• [Required work] Reproduce every line of text in the material as a single numbered list, skipping any blank lines and leaving the pictures out.

• [Provided data]

§

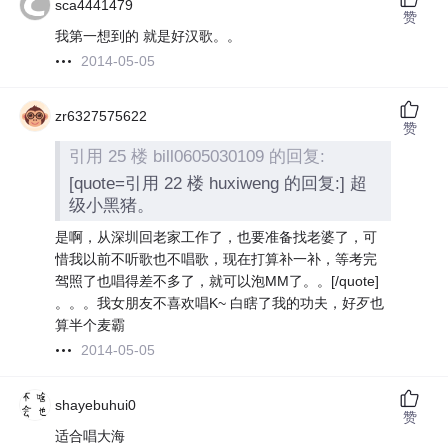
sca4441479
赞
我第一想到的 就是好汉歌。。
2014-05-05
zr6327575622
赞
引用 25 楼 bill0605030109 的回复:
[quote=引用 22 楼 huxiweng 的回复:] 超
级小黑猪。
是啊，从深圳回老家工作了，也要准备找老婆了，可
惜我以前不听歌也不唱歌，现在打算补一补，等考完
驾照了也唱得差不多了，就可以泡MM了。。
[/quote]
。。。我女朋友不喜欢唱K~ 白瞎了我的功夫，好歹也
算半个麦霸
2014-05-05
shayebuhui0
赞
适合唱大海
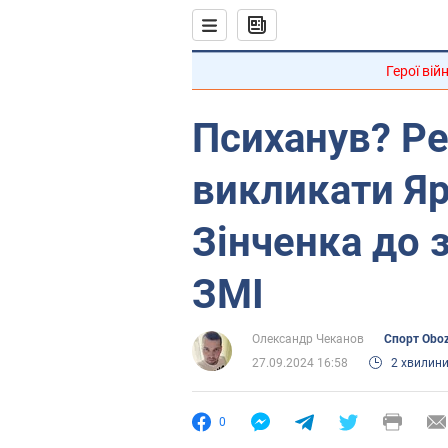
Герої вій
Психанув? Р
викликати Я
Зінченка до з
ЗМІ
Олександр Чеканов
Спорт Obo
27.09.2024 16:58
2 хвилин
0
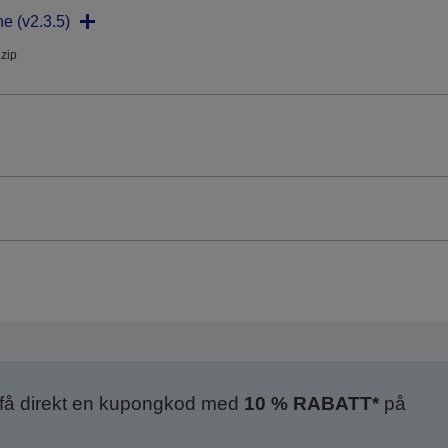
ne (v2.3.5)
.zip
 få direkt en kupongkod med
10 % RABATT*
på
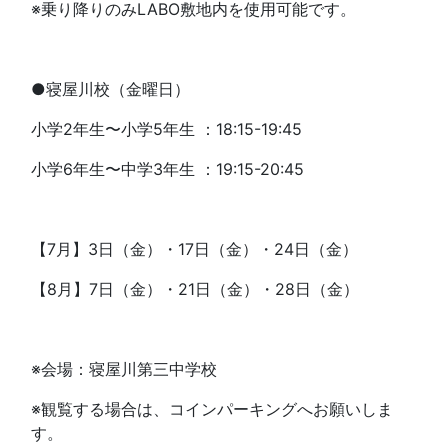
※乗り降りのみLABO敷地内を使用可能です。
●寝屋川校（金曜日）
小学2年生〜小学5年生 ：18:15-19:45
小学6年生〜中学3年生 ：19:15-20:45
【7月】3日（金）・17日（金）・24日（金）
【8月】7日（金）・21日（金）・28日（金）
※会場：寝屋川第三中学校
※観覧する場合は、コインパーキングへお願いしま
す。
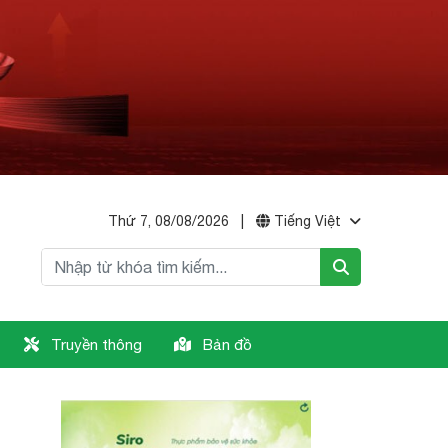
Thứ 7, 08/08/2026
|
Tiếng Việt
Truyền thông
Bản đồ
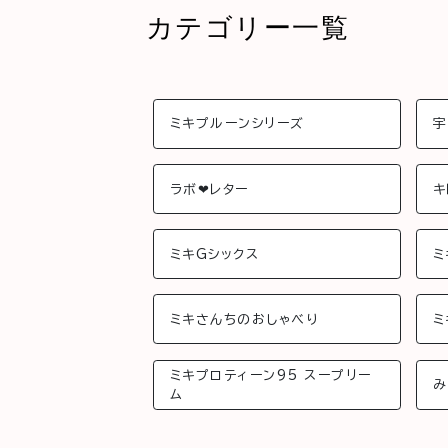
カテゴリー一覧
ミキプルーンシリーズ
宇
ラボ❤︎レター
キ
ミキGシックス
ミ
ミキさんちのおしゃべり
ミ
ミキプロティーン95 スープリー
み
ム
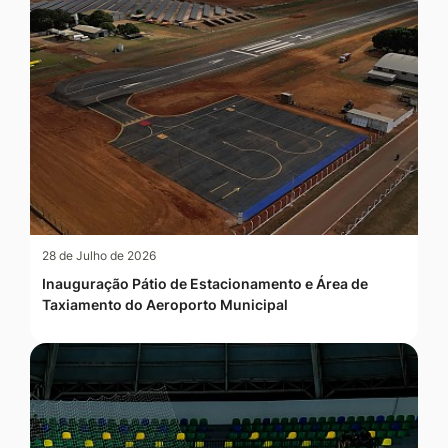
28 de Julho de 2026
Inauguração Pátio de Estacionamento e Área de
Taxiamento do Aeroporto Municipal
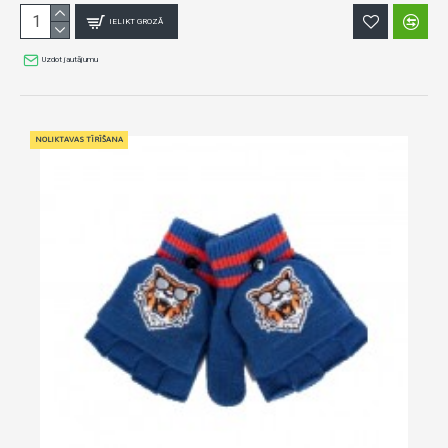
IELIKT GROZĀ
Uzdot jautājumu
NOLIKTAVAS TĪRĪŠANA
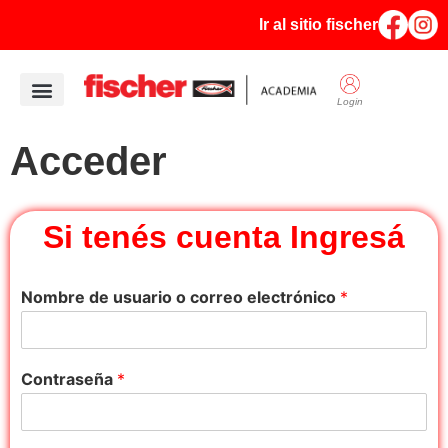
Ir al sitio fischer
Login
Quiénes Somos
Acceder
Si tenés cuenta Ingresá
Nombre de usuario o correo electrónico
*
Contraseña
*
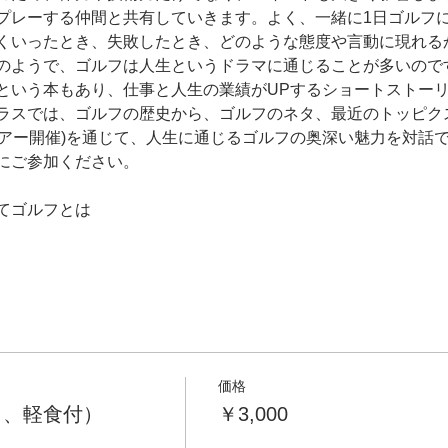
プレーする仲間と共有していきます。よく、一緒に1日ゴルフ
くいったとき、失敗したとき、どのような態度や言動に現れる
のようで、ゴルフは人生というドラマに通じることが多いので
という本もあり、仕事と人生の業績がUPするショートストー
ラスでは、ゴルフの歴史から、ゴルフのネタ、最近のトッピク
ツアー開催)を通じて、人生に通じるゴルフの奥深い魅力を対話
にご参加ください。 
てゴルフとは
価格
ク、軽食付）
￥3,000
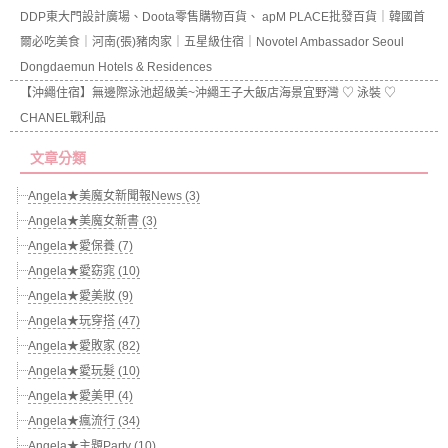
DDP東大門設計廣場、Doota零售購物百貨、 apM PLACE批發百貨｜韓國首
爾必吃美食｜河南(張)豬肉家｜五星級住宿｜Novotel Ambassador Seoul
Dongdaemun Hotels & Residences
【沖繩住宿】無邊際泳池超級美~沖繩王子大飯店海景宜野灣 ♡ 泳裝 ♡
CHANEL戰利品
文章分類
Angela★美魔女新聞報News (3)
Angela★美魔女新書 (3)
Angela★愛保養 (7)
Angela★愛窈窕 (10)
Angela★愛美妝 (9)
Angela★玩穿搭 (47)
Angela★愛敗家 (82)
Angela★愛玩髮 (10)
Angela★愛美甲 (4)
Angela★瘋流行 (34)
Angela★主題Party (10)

§

• [Answer to the exercise]
1. sca4441479
2. 赞
3. 我第一想到的 就是好汉歌。。
4. 2014-05-05
5. zr6327575622
6. 赞
7. 引用 25 楼 bill0605030109 的回复:
8. [quote=引用 22 楼 huxiweng 的回复:] 超
9. 级小黑猪。
10. 是啊，从深圳回老家工作了，也要准备找老婆了，可
11. 惜我以前不听歌也不唱歌，现在打算补一补，等考完
12. 驾照了也唱得差不多了，就可以泡MM了。。
13. [/quote]
14. 。。。我女朋友不喜欢唱K~ 白瞎了我的功夫，好歹也
15. 算半个麦霸
16. 2014-05-05
17. shayebuhui0
18. 赞
19. 适合唱大海
20. Герої вій
21. Психанув? Р
22. викликати Я
23. Зінченка до з
24. ЗМІ
25. Олександр Чеканов
26. Спорт Obo
27. 27.09.2024 16:58
28. 2 хвилин
29. 0
30. ne (v2.3.5)
31. .zip
32.  få direkt en kupongkod med
33. 10 % RABATT*
34. på
35. ※乗り降りのみLABO敷地内を使用可能です。
36. ●寝屋川校（金曜日）
37. 小学2年生〜小学5年生 ：18:15-19:45
38. 小学6年生〜中学3年生 ：19:15-20:45
39. 【7月】3日（金）・17日（金）・24日（金）
40. 【8月】7日（金）・21日（金）・28日（金）
41. ※会場：寝屋川第三中学校
42. ※観覧する場合は、コインパーキングへお願いしま
43. す。
44. Thứ 7, 08/08/2026
45. |
46. Tiếng Việt
47. Truyền thông
48. Bản đồ
49. カテゴリー一覧
50. ミキプルーンシリーズ
51. 宇
52. ラボ❤︎レター
53. キ
54. ミキGシックス
55. ミ
56. ミキさんちのおしゃべり
57. ミ
58. ミキプロティーン95 スープリー
59. み
60. ム
61. 28 de Julho de 2026
62. Inauguração Pátio de Estacionamento e Área de
63. Taxiamento do Aeroporto Municipal
64. IELIKT GROZĀ
65. Uzdot jautājumu
66. NOLIKTAVAS TĪRĪŠANA
67. Ir al sitio fischer
68. Login
69. Quiénes Somos
70. Acceder
71. Si tenés cuenta Ingresá
72. Nombre de usuario o correo electrónico
73. *
74. Contraseña
75. *
76. プレーする仲間と共有していきます。よく、一緒に1日ゴルフ
77. くいったとき、失敗したとき、どのような態度や言動に現れる
78. のようで、ゴルフは人生というドラマに通じることが多いので
79. という本もあり、仕事と人生の業績がUPするショートストー
80. ラスでは、ゴルフの歴史から、ゴルフのネタ、最近のトッピク
81. ツアー開催)を通じて、人生に通じるゴルフの奥深い魅力を対話
82. にご参加ください。 
83. てゴルフとは
84. 価格
85. ク、軽食付）
86. ￥3,000
87. DDP東大門設計廣場、Doota零售購物百貨、 apM PLACE批發百貨｜韓國首
88. 爾必吃美食｜河南(張)豬肉家｜五星級住宿｜Novotel Ambassador Seoul
89. Dongdaemun Hotels & Residences
90. 【沖繩住宿】無邊際泳池超級美~沖繩王子大飯店海景宜野灣 ♡ 泳裝 ♡
91. CHANEL戰利品
92. 文章分類
93. Angela★美魔女新聞報News (3)
94. Angela★美魔女新書 (3)
95. Angela★愛保養 (7)
96. Angela★愛窈窕 (10)
97. Angela★愛美妝 (9)
98. Angela★玩穿搭 (47)
99. Angela★愛敗家 (82)
100. Angela★愛玩髮 (10)
101. Angela★愛美甲 (4)
102. Angela★瘋流行 (34)
103. Angela★主題Party (10)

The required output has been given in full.